Specimen #1: Jacaranda mimosifolia

The Jacaranda

And so, by the time lavender blossoms carpet the ground, the tree has begun to sketch its next project: the fruit. An apple tree yields apples, a lemon tree, lemons. Other trees, however, like the jacaranda, haven’t designed their fruit for human consumption. Their fruit, or seed cases, are engineered to discourage unwanted attention from hungry foragers. The jacaranda’s seed cases are impenetrable: hard, thick disks that resemble castanets or tapered hockey pucks. Too high to be plucked, too woody to be eaten, the capsule’s architectural directives are physics and timing. Its design strategy is in some ways self-reliant, but with one necessary agent: the wind.
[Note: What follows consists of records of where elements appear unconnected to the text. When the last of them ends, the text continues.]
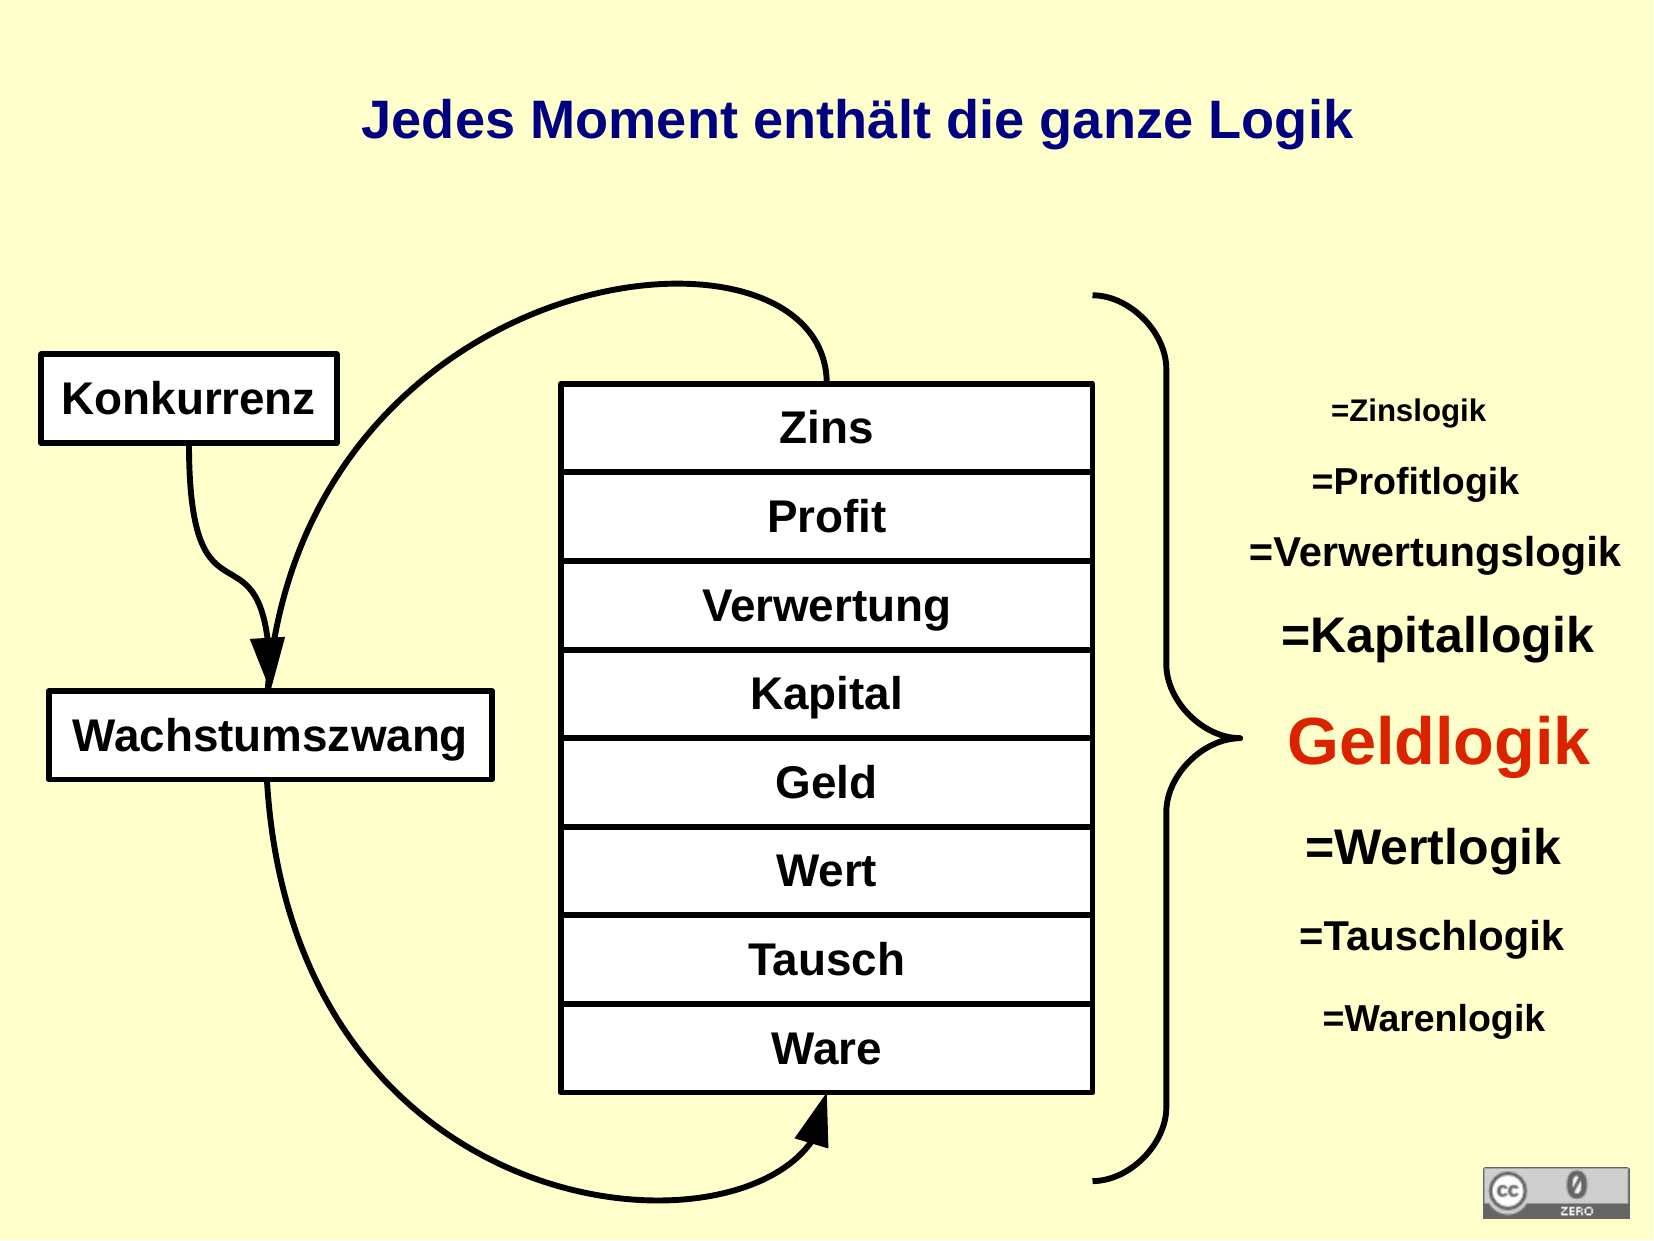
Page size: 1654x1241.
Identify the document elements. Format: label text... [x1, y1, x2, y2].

text_box Geldlogik [1269, 696, 1625, 786]
text_box =Zinslogik [1317, 366, 1500, 455]
text_box Profit [561, 473, 1093, 562]
text_box Kapital [561, 650, 1093, 739]
text_box Zins [561, 383, 1093, 473]
text_box =Verwertungslogik [1257, 507, 1613, 597]
title Jedes Moment enthält die ganze Logik [121, 61, 1595, 178]
text_box =Wertlogik [1287, 803, 1589, 891]
text_box Verwertung [561, 562, 1093, 650]
text_box =Warenlogik [1305, 974, 1577, 1063]
text_box =Profitlogik [1293, 437, 1565, 526]
text_box Geld [561, 739, 1093, 827]
text_box Tausch [561, 916, 1093, 1004]
text_box Ware [561, 1004, 1093, 1093]
picture [1483, 1167, 1630, 1219]
text_box =Tauschlogik [1281, 891, 1601, 981]
text_box =Kapitallogik [1263, 590, 1619, 680]
text_box Konkurrenz [41, 354, 337, 443]
text_box Wert [561, 827, 1093, 916]
text_box Wachstumszwang [49, 690, 492, 780]
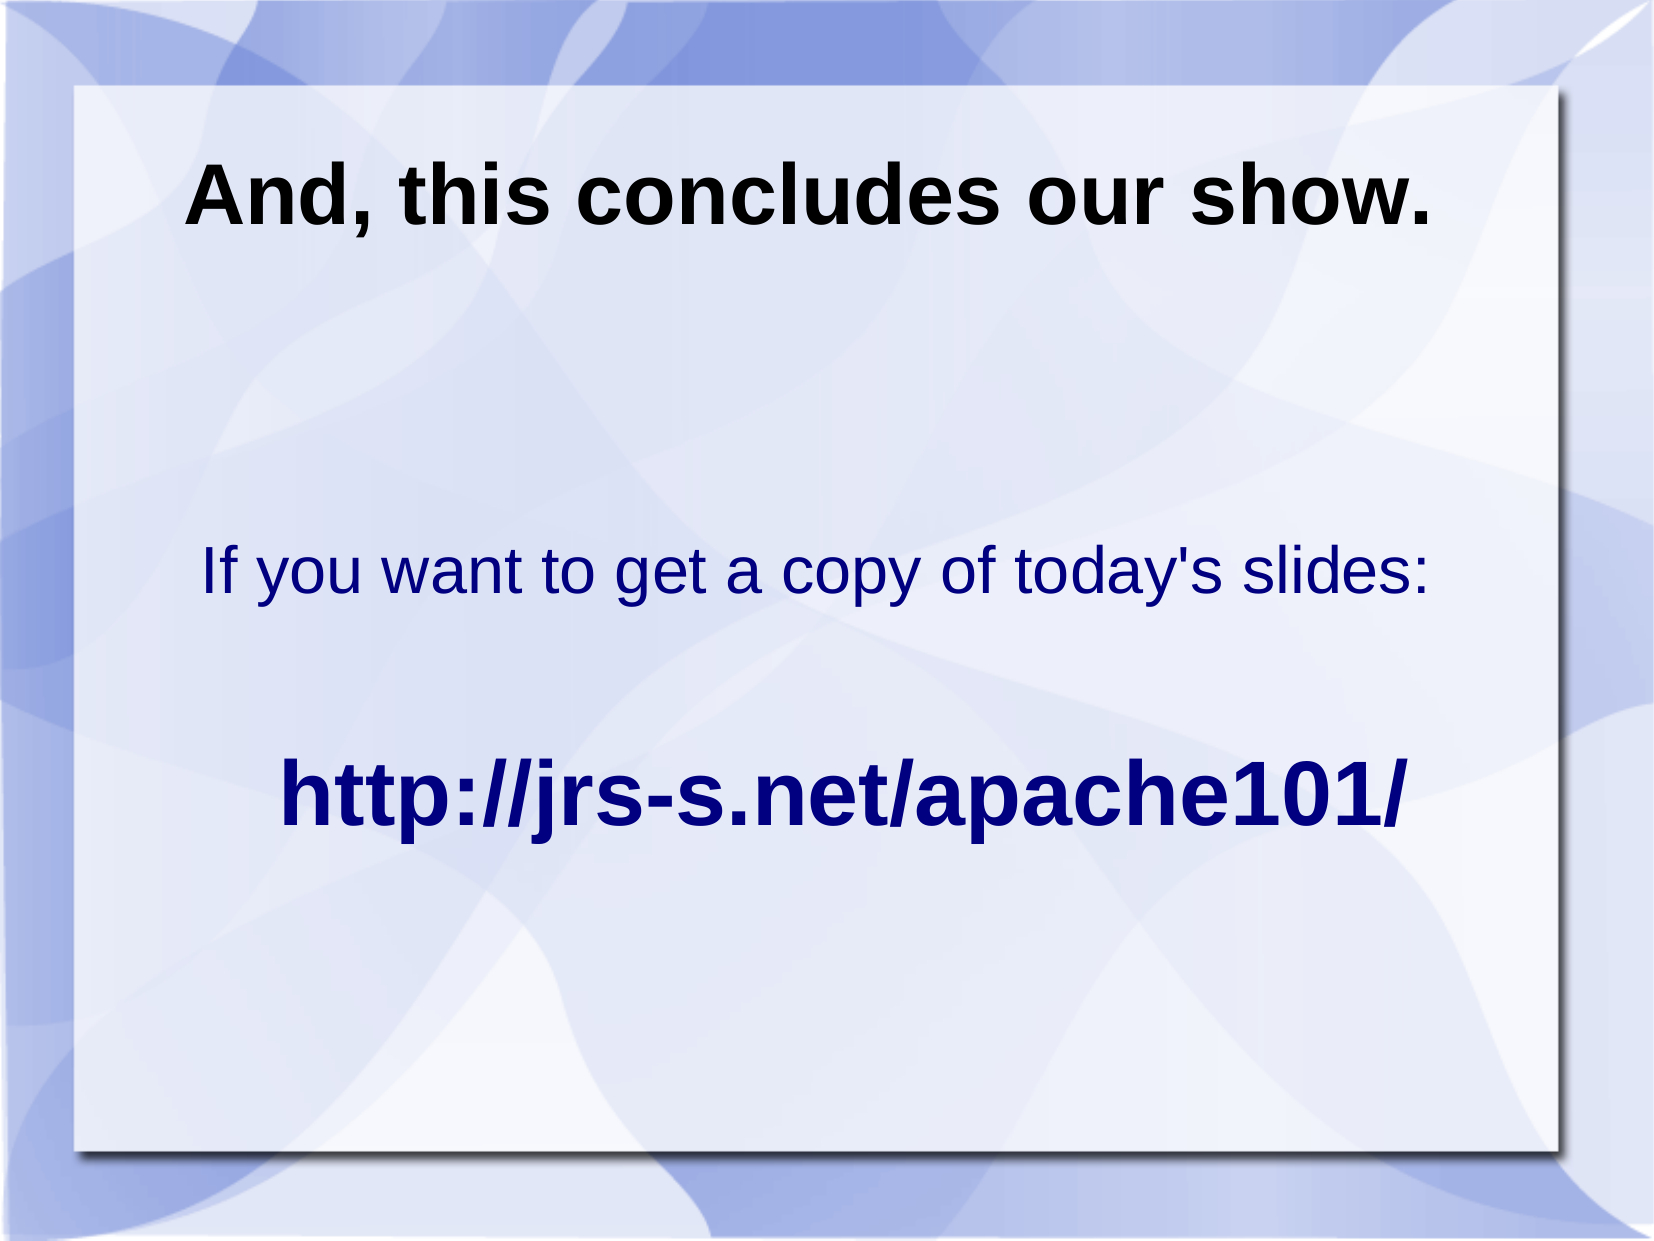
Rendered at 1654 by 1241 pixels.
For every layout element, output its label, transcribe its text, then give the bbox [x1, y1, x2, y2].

A jacaranda relies on air currents to disseminate its seeds, which are encased in a papery wing that carries them away in a passing breeze. But timing is critical. The development process is predicated on an overarching principle: keep the final product under wraps until it’s viable. A fruit’s purpose is to produce seeds (a function the plant spends no shortage of energy ensuring), but a seed that’s not ready to grow isn’t much use to the tree. And so the seams are stubbornly sealed until the seeds are mature. When the fibrous aerodynamic engineering is complete and the tiny passengers are poised to germinate, the capsules split open to submit their seeds to the wind. Meanwhile, the jacaranda clings tightly to the cases: hinged agape, seeds fluttering away in the breeze.